The Washington Post Watched – and Fact-Checked – Dinesh D’Souza’s 2020 Election Movie So You Don’t Have To

 

Philip Bump with the Washington Post watched conservative filmmaker Dinesh D’Souza’s 2020 “election fraud” film 2000 Mules and offered a fact check for viewers.

The film debuted this past week and has become a popular topic online for conservatives.

Bump criticized it for attempting to deceive audiences into believing individuals engaged in a nationwide conspiracy to steal a win from former President Donald Trump.

D’Souza has touted the film as making the irrefutable case the election was rigged. Trump has praised the documentary for showing the ballot box “was stuffed, and stuffed like never before.”

According to Bump, the film relies on flawed cell phone geolocation technology, asks its audience to take leaps of faith and uses hyperbole to spin a wide web.

Central to 2000 Mules’ message is that phone-tracking can be used to locate the movements of people. The technology was displayed in a scene where it was implied to have been used to solve a homicide in Atlanta — when it was not.
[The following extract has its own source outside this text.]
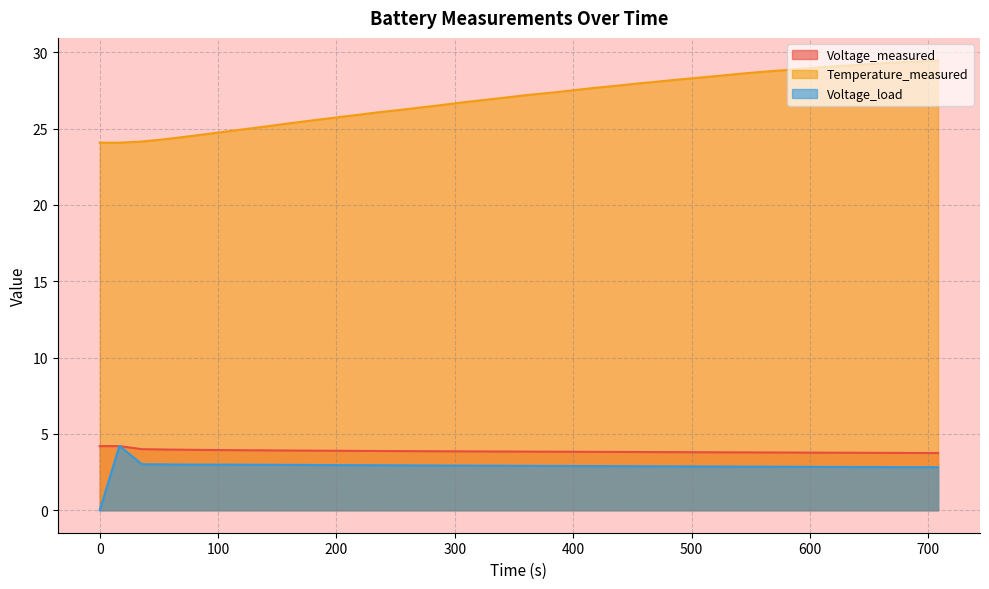

What are all the series names shown in the legend?

Voltage_measured, Temperature_measured, Voltage_load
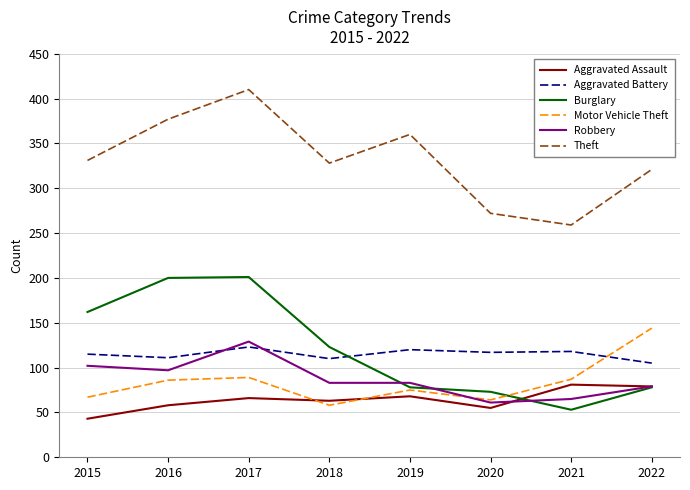

Does the chart have visible grid lines?

Yes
After D’Souza shows his audience how the tracking technology works, he shows them people who were used as “mules” to traffic fraudulent ballots moved from one place to another were also tracked.

Their final stops were ballot drop boxes in battleground states.

Bump wrote after watching the film:

Analysis of geotracking data is the crux of D’Souza’s claims about there being an army of people who were dispatched to collect ballots before the presidential election. If data can be used to identify and arrest criminals in one case, the movie would have us believe, it can be similarly used in the case of all this alleged election fraud.

But looking at the case more closely, you see how the impression you’re meant to have is wildly misleading… In other words, D’Souza is elevating shaky, misrepresented, incomplete claims to bolster his rhetoric…

The technology is collected and shared by a group called True the Vote, which co-produced the documentary. The group shows activity in high traffic areas with ballot drop boxes. As Bump noted, geolocation technology is only so precise:

So we get sweeping claims about how many “mules” True the Vote identified in each city and the average number of drop boxes each visited. We’re shown one map of the travels of one “mule” throughout one city on one day, but even that is simply offered… as representing “a smoothed-out pattern of life” that we’re asked to assume is accurate. Everything else is just offered in the aggregate.

True the Vote tracked individuals, obtained camera footage of some of them visiting drop boxes and then D’Souza used sleight of hand editing, Bump concluded, to tell the story of something which never occurred.

The film also shows people taking phots of their ballots and wearing masks — which Bump noted occurred in the age of social media and during a pandemic.

He concluded:

There’s huge demand for proving that Trump didn’t lose in 2020, and this film provides just enough of a veneer of authority to let people collapse comfortably into that belief.

Bump’s take on the film is that it is essentially an opportunity for those seeking proof Trump won the election to have confirmation bias confirmed.